D’une part, il s’agit de la division entre les Églises orthodoxes locales qui ne reconnaissent absolument aucune légitimité canonique aux schismatiques ukrainiens et à leur chef, le pseudo-métropolite et citoyen Doumenko, et quelques autres Églises locales, peu nombreuses, qui ont reconnu la légitimité des schismatiques, mais ne l’ont pas fait sous la pression et non de leur plein gré, parfois uniquement sur une décision du primat qui n’a pas été confirmée par l’Assemblée épiscopale.
A l’intérieur de ces dernières Églises, on observe d’ailleurs une division interne – ici sous une forme aigue, ailleurs sous une forme plus atténuée – sans même épargner cette fois, comme cela avait été le cas dans un passé lointain ou plus proche, la sainte montagne de l’Athos, la colonne séculaire de l’Orthodoxie.
Les coupables de la division, qui ont méprisé les conciles et les canons et se sont introduits sans y avoir été invités dans l’espace canonique d’une autre Église autocéphale, « déchirant la tunique du Christ », semblent ne pas connaître les mots de saint Jean Chrysostome et d’autres grands confesseurs de l’orthodoxe.
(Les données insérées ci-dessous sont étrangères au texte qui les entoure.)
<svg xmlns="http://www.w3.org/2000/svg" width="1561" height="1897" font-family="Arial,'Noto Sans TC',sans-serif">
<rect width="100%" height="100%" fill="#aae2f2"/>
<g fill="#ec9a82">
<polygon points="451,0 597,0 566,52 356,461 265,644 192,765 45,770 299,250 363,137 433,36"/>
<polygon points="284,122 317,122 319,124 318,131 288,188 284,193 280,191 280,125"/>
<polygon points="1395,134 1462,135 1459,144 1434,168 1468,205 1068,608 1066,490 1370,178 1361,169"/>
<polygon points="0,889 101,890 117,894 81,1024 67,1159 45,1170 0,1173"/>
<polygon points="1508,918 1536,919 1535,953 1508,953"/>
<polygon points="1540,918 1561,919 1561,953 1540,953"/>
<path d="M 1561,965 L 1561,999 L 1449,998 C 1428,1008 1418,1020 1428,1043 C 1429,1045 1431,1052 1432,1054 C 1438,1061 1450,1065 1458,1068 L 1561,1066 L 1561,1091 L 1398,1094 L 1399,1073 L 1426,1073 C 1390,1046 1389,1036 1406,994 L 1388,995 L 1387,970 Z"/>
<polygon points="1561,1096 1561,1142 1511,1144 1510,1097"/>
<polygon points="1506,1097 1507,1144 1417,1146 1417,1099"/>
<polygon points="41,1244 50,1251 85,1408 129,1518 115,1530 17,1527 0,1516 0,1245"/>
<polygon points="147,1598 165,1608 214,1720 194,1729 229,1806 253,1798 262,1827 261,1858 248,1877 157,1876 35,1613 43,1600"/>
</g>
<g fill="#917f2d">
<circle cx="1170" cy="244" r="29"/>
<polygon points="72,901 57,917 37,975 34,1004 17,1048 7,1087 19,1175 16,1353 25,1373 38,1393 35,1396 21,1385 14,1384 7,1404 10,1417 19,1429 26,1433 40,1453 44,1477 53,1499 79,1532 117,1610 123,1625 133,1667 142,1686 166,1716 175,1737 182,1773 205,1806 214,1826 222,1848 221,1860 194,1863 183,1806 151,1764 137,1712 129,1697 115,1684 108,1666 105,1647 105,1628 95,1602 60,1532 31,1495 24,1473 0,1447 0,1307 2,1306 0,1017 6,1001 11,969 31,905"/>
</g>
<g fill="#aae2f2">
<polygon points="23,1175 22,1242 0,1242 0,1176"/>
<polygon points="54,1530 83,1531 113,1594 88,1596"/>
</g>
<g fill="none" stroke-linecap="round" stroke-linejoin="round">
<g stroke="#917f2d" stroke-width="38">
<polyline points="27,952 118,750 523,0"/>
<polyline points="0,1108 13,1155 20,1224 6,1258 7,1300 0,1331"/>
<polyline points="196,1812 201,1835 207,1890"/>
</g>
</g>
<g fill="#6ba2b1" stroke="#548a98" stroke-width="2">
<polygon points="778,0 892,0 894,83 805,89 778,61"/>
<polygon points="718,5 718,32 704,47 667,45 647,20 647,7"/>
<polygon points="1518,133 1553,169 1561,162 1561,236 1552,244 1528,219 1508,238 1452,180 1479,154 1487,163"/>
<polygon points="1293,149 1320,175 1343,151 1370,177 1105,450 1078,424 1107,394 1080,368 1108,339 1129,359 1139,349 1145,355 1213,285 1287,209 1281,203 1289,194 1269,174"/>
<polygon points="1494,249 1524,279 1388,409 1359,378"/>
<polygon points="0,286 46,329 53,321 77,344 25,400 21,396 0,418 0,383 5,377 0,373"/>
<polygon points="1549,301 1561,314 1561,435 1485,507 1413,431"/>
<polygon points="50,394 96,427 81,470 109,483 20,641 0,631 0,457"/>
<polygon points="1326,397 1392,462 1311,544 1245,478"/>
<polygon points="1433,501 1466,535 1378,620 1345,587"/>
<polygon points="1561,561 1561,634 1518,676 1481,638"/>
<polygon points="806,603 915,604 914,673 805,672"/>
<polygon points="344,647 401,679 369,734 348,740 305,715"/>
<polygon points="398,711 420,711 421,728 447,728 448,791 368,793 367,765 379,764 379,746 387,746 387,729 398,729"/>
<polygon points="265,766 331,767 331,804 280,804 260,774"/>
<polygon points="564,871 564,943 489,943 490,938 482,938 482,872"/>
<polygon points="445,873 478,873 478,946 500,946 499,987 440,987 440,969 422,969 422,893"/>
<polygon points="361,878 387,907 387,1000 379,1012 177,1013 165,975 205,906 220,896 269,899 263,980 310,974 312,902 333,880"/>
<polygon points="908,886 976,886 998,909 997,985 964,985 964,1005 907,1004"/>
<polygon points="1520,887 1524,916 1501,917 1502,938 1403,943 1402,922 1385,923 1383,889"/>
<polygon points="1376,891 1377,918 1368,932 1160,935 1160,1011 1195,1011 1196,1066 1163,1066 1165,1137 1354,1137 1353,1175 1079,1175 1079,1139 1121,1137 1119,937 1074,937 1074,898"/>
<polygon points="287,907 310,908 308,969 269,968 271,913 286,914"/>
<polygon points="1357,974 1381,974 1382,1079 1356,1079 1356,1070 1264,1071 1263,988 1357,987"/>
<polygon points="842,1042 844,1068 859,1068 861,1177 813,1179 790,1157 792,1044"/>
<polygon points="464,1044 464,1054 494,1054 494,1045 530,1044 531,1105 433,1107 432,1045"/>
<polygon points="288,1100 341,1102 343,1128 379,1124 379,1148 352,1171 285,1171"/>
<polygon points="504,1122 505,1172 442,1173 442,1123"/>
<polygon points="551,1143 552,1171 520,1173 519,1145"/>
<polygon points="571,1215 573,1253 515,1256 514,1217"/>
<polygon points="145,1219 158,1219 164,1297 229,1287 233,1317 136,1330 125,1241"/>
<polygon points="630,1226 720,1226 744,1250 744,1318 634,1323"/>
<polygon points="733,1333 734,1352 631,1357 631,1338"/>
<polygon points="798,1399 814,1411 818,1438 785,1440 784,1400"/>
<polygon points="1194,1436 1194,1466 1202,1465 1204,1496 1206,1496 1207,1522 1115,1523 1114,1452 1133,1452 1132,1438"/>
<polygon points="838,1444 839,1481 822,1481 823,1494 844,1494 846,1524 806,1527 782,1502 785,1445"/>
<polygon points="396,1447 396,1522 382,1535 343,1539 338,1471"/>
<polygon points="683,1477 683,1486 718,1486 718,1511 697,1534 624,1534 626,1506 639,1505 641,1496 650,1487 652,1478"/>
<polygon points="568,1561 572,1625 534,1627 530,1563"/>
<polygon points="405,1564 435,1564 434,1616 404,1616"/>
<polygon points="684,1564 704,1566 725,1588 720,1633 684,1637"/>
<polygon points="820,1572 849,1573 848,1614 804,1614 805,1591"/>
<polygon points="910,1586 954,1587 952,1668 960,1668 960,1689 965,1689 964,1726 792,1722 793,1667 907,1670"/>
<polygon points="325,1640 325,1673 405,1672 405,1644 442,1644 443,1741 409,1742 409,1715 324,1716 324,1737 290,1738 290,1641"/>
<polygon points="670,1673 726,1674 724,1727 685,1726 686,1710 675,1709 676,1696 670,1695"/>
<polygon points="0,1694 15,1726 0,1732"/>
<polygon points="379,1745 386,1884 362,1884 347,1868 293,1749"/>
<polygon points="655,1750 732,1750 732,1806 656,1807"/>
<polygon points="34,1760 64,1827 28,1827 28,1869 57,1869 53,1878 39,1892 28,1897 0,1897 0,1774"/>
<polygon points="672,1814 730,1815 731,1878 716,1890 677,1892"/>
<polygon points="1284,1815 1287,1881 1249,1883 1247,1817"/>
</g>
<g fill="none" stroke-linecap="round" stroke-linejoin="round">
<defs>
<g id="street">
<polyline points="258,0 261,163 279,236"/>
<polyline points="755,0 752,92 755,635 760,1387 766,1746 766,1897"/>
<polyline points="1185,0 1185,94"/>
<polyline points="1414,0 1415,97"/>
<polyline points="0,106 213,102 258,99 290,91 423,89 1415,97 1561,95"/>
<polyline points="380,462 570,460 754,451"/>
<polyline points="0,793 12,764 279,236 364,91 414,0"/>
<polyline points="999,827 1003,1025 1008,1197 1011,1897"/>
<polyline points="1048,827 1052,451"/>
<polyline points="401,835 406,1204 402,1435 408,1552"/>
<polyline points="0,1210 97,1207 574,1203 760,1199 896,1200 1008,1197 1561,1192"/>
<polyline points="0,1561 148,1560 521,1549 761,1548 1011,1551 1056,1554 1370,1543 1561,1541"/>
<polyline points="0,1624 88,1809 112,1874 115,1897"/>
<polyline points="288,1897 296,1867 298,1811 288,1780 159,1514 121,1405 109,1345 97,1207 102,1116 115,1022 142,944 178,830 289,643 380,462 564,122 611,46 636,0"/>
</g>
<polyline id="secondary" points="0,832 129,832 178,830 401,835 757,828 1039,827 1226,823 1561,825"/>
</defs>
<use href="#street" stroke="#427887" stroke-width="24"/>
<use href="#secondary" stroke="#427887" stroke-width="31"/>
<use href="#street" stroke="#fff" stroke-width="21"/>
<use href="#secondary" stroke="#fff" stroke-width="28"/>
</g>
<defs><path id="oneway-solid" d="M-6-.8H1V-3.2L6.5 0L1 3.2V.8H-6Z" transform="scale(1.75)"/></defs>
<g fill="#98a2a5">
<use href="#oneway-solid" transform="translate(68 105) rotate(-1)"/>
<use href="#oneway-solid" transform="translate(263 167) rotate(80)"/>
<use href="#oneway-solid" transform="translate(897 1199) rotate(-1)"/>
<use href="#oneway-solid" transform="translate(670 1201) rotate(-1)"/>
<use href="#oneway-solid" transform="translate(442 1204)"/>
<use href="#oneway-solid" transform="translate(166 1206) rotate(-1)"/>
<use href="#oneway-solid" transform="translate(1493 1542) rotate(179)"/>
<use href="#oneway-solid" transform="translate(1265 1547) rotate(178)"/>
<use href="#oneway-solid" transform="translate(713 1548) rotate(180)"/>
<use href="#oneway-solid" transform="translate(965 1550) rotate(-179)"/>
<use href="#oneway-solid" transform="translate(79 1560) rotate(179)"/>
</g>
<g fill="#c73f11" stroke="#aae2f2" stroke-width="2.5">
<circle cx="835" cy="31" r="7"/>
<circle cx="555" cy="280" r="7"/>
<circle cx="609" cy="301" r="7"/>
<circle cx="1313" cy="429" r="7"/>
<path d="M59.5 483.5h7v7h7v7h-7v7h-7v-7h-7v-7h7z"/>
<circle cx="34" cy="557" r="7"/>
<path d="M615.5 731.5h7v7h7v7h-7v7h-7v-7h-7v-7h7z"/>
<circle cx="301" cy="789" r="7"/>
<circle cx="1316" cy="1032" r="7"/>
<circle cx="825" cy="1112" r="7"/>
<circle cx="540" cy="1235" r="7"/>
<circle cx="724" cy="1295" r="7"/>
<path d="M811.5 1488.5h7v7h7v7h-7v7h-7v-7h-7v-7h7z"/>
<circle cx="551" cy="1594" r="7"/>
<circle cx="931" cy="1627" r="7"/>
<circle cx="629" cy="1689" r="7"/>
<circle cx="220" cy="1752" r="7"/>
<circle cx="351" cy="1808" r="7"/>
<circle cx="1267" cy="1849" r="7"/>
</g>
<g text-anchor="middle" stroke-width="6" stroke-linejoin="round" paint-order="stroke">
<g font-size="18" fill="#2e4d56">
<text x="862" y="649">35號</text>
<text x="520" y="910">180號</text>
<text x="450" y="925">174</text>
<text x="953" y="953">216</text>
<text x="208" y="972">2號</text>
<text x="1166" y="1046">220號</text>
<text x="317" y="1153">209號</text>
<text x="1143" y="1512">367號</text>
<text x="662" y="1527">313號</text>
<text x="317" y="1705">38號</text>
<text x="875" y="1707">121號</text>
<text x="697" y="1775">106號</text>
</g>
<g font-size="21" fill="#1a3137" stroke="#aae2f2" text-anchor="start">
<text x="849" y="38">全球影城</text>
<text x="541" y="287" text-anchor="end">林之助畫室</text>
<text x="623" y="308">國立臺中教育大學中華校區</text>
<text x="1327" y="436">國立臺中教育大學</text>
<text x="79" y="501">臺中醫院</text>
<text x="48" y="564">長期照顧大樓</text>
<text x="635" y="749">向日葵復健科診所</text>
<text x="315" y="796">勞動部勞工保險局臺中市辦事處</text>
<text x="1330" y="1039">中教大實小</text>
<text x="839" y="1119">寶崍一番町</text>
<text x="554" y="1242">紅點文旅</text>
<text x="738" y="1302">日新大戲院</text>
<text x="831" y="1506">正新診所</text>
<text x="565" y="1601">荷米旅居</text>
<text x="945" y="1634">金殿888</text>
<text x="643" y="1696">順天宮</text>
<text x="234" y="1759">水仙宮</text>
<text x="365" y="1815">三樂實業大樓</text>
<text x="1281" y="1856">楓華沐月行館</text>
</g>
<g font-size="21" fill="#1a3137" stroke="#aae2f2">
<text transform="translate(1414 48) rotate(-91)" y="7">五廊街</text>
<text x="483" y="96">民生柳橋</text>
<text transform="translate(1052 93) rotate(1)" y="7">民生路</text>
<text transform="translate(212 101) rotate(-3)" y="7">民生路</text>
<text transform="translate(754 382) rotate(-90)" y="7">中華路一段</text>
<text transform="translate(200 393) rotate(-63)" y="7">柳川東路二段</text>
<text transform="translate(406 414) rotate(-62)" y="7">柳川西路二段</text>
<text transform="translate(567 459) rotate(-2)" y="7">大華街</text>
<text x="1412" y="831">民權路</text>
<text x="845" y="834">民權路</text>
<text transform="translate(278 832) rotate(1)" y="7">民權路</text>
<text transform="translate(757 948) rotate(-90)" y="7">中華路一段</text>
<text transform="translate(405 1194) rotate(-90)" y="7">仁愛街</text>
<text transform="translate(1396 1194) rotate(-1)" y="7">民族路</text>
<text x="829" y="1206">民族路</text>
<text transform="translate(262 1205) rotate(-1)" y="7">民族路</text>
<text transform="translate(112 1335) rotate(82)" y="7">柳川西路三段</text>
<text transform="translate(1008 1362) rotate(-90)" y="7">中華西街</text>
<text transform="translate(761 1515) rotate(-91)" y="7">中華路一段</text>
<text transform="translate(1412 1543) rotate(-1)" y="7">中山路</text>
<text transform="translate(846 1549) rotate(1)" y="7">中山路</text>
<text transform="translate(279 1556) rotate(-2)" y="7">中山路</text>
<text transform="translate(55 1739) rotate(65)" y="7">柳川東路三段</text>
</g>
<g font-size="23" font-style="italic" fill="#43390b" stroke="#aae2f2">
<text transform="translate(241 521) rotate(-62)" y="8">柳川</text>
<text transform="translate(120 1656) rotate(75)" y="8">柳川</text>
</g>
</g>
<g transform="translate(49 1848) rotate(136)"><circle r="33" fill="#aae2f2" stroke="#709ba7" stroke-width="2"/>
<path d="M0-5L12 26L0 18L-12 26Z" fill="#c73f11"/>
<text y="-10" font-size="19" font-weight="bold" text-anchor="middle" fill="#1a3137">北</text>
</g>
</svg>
Ou plutôt, ils les connaissent mais sont restés sourds à cette parole : le péché du schisme ne peut être lavé et racheté même par le sang du martyre que celui qui s’en rend coupable pourrait verser pour le Christ.
Il existe toujours un espoir de résolution à ce problème, le plus grand dans l’histoire de l’Église depuis le grand schisme entre les Églises d’Orient et d’Occident du XIe siècle à nos jours, un espoir au rétablissement de la paix et de l’unité entre les Églises orthodoxes locales, précisément parce que le Christ, et personne ni rien d’autre, est le prince de la paix et notre paix, lui qui des deux n'en a fait qu'un, et qui a renversé le mur de séparation, l'inimitié (…) afin de créer en lui-même avec les deux un seul homme nouveau, en établissant la paix, et de les réconcilier, l'un et l'autre en un seul corps, avec Dieu par la croix, en détruisant par elle l'inimitié (Eph 2,14-16).
A ce propos, permettez-moi de répéter la position que j’avais formulée lors d’un de nos premiers entretiens de Noël dans les pages de Petchat’. J’estime que si le patriarche œcuménique déclarait au nom de la Grande Église du Christ qui est à Constantinople que les leaders du schisme ukrainien et les hauts représentants des autorités ukrainiennes l’ont induit en erreur ou, plus exactement, l’ont délibérément trompé en affirmant qu’en Ukraine presque tous, depuis le métropolite canonique Onuphre jusqu’aux citoyens Denissenko (le « patriarche Philarète de Kiev » auto-proclamé), Doumenko (le pseudo-« métropolite Epiphane ») et Malétitch (le pseudo-« métropolite Macaire ») attendaient avec impatience le « concile de réunification » à Kiev et la création d’une « Église orthodoxe d’Ukraine », cette espèce de « centaure » ou de tragélaphe (créature mythologique mi-bouc, mi-cerf) ; si le patriarche annulait ensuite cette construction édifiée sur la force, assurant ainsi le rétablissement du status quo ante ecclésiastique et la résolution du problème au moyen du dialogue entre les schismatiques ukrainiens ne s’étant pas repentis et leurs protecteurs d’une part, et l’Église orthodoxe russe, c’est-à-dire de l’Église orthodoxe canonique en Ukraine, de l’autre, ainsi que le dialogue au niveau panorthodoxe, cela ne permettrait pas seulement de prévenir un nouveau schisme, encore pire que celui existant entre l’Église catholique romaine et l’Église orthodoxe, mais rendrait aussi au Patriarcat de Constantinople sa réputation d’antan et la confiance dont il jouissait. Le patriarche Bartholomée occuperait ainsi devant le tribunal de l’histoire la place d’un grand et sage patriarche.
En s’entêtant à maintenir le désordre canonique actuel, on va, j’en suis sûr, vers des conséquences catastrophiques et imprévisibles : un schisme de longue durée, peut-être même un schisme millénaire, divisant cette fois non pas l’Orient et l’Occident chrétiens, mais l’Orient orthodoxe. Ce schisme causerait des dommages irréparables à la mission et au témoignage de l’orthodoxie dans le monde, engendrant par ailleurs une importante hérésie ecclésiologique. Dieu nous en préserve ! Afin d’éviter ce développement, il faut prier beaucoup et avec ardeur, y travaillant de toutes nos forces.